11. Practical Debugging Scenarios

Scenario 1: Pod Cannot Reach a Service

# Step 1: Verify the Service and its Endpoints
kubectl get svc <service-name> -o yaml
kubectl get endpoints <service-name>

# Step 2: If Endpoints are empty, check the selector
kubectl get pods -l <label-selector> --show-labels

# Step 3: Verify target Pods are Ready
kubectl get pods -l <label-selector> -o wide
kubectl describe pod <target-pod> | grep -A 5 "Conditions"

# Step 4: Inspect kube-proxy rules
sudo iptables -t nat -L KUBE-SERVICES -n | grep <cluster-ip>

# Step 5: Test direct Pod IP connectivity
kubectl exec -it <source-pod> -- curl -v http://<pod-ip>:<target-port>

Scenario 2: Intermittent Timeouts

# Step 1: Check conntrack table saturation
sudo sysctl net.netfilter.nf_conntrack_count
sudo sysctl net.netfilter.nf_conntrack_max

# Step 2: Look for packet drops
kubectl debug node/<node-name> -it --image=nicolaka/netshoot -- \
  netstat -s | grep -i drop

# Step 3: Check network interface errors
kubectl debug node/<node-name> -it --image=nicolaka/netshoot -- \
  ip -s link show

# Step 4: Monitor TCP retransmissions
kubectl debug node/<node-name> -it --image=nicolaka/netshoot -- \
  netstat -s | grep -i retrans

Scenario 3: Slow DNS Resolution

# Step 1: Measure DNS response times
kubectl exec -it <pod> -- dig <service-name>.default.svc.cluster.local +stats | grep "Query time"
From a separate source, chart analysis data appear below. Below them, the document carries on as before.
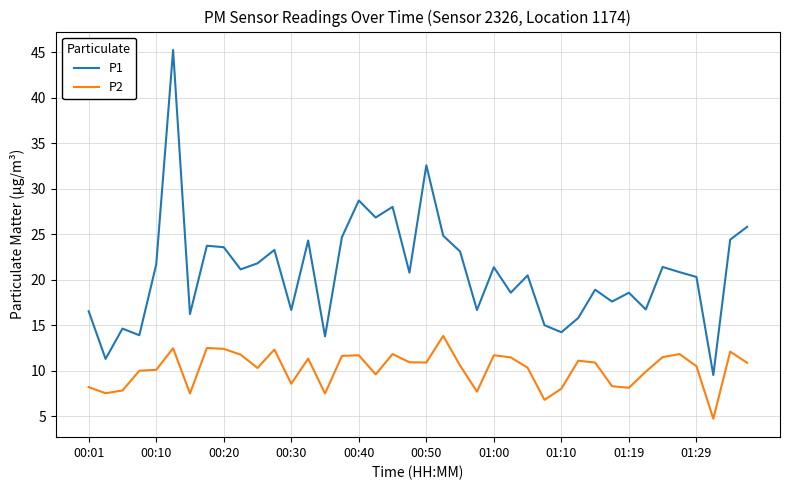

How many lines are shown in the chart?

2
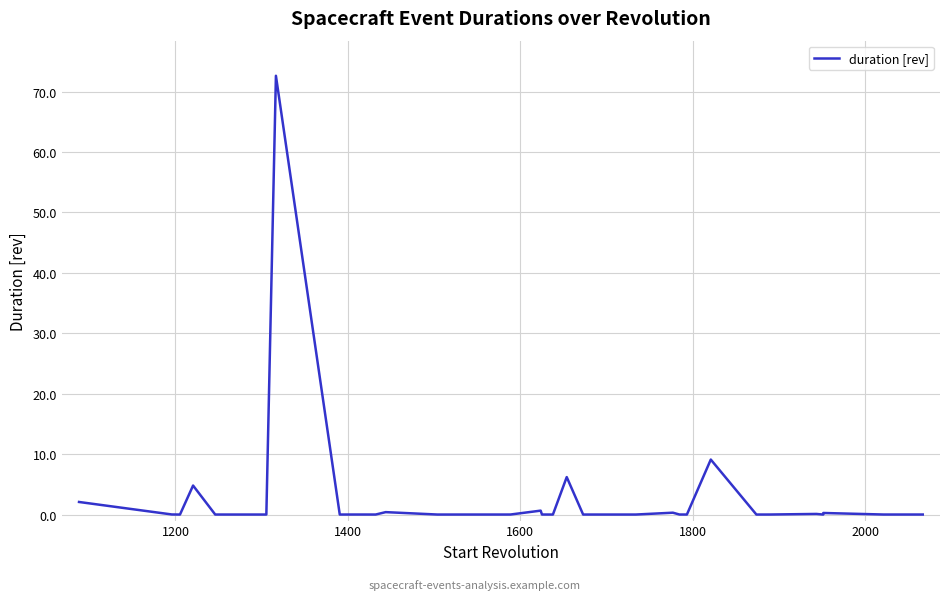

What is the maximum value shown in the chart?

72.6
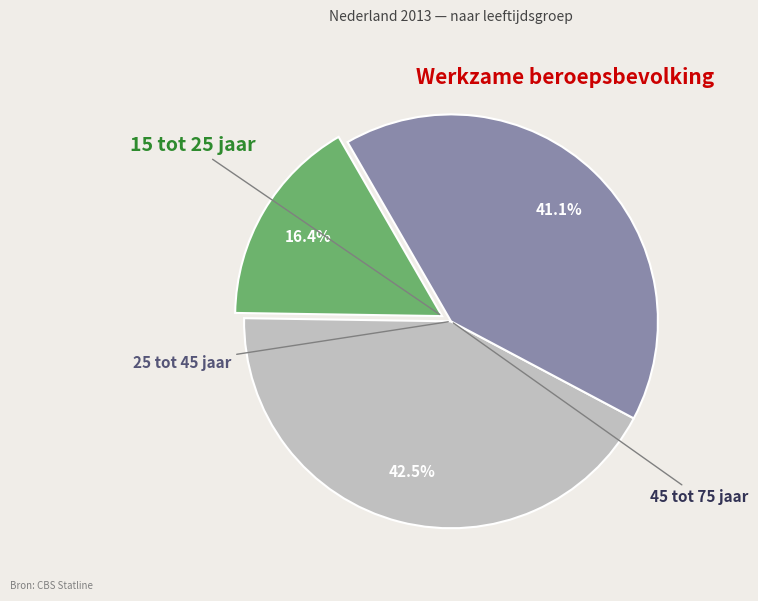

Is there a majority slice in this chart?

No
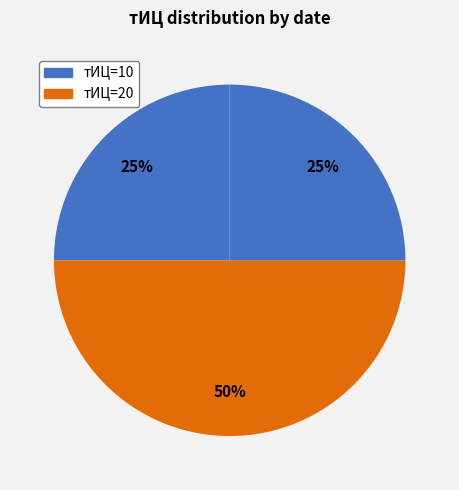

Count the number of slices in the pie.

3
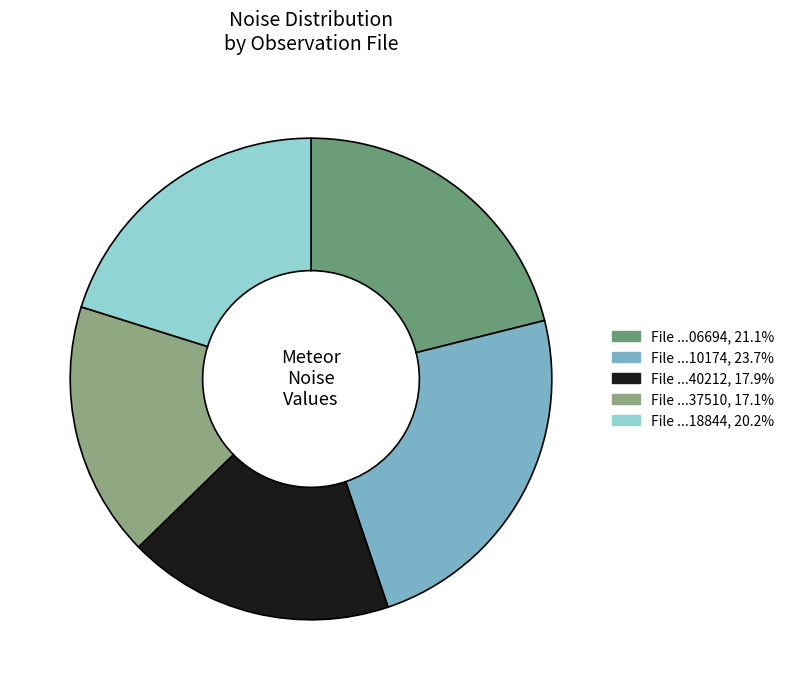

Does any single category account for the majority?

No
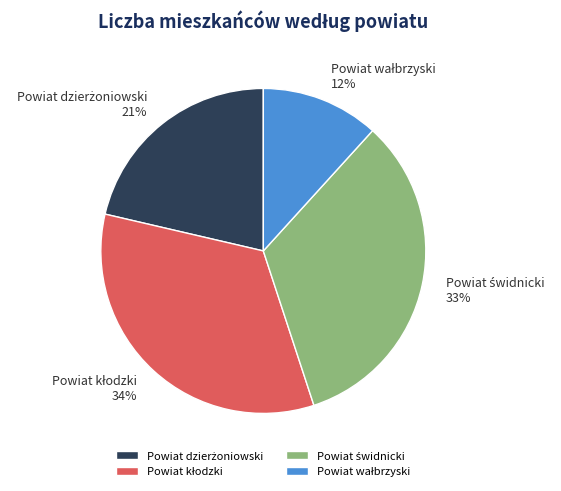

To the nearest percent, what is the difference between the largest and smallest slice percentages?

22%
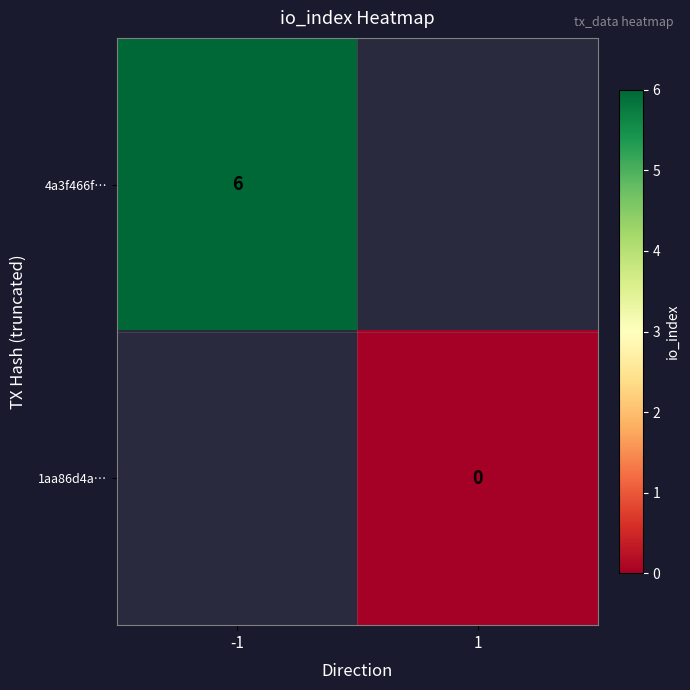

The 4a3f466f… series shows 6 at -1. True or false?

True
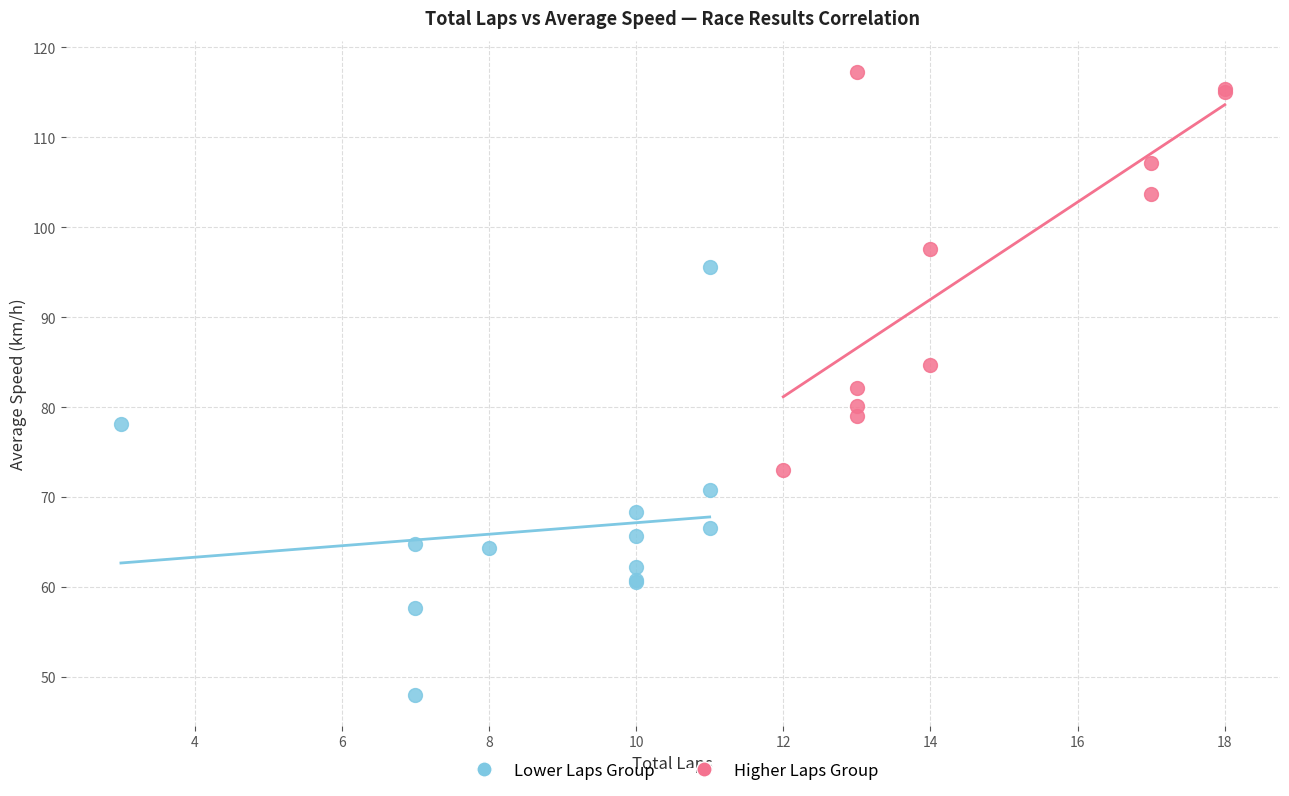

What are all the series names shown in the legend?

Lower Laps Group, Higher Laps Group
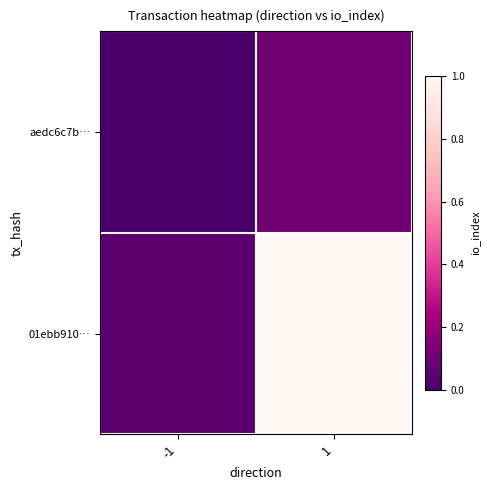

Reading left to right, extract all data points from this chart.

aedc6c7b…: -1=0.0	1=0.1
01ebb910…: -1=0.1	1=1.0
# Step 2: Check CoreDNS resource usage
kubectl top pods -n kube-system -l k8s-app=kube-dns

# Step 3: Apply ndots optimization
# Add to Pod spec:
# dnsConfig:
#   options:
#   - name: ndots
#     value: "2"

# Step 4: Check CoreDNS cache hit rates
kubectl exec -n kube-system <coredns-pod> -- \
  wget -qO- http://localhost:9153/metrics | grep coredns_cache

12. Debugging Checklist

A systematic checklist for approaching network issues:

[ ] Pod status verification (Running, Ready)
[ ] Service Endpoints verification (not empty)
[ ] DNS resolution test (nslookup/dig)
[ ] Direct Pod IP connectivity test
[ ] kube-proxy rules inspection (iptables/IPVS)
[ ] Network Policy review (Ingress/Egress rules)
[ ] CNI plugin health check
[ ] Cross-node network connectivity
[ ] MTU configuration verification
[ ] Firewall / security group rules
[ ] conntrack table status
[ ] CoreDNS health and logs

Network debugging is most effective when approached layer by layer: L2 (Ethernet) -> L3 (IP/Routing) -> L4 (TCP/UDP) -> L7 (HTTP/DNS). By systematically verifying each layer, even the most complex networking issues can be methodically diagnosed and resolved.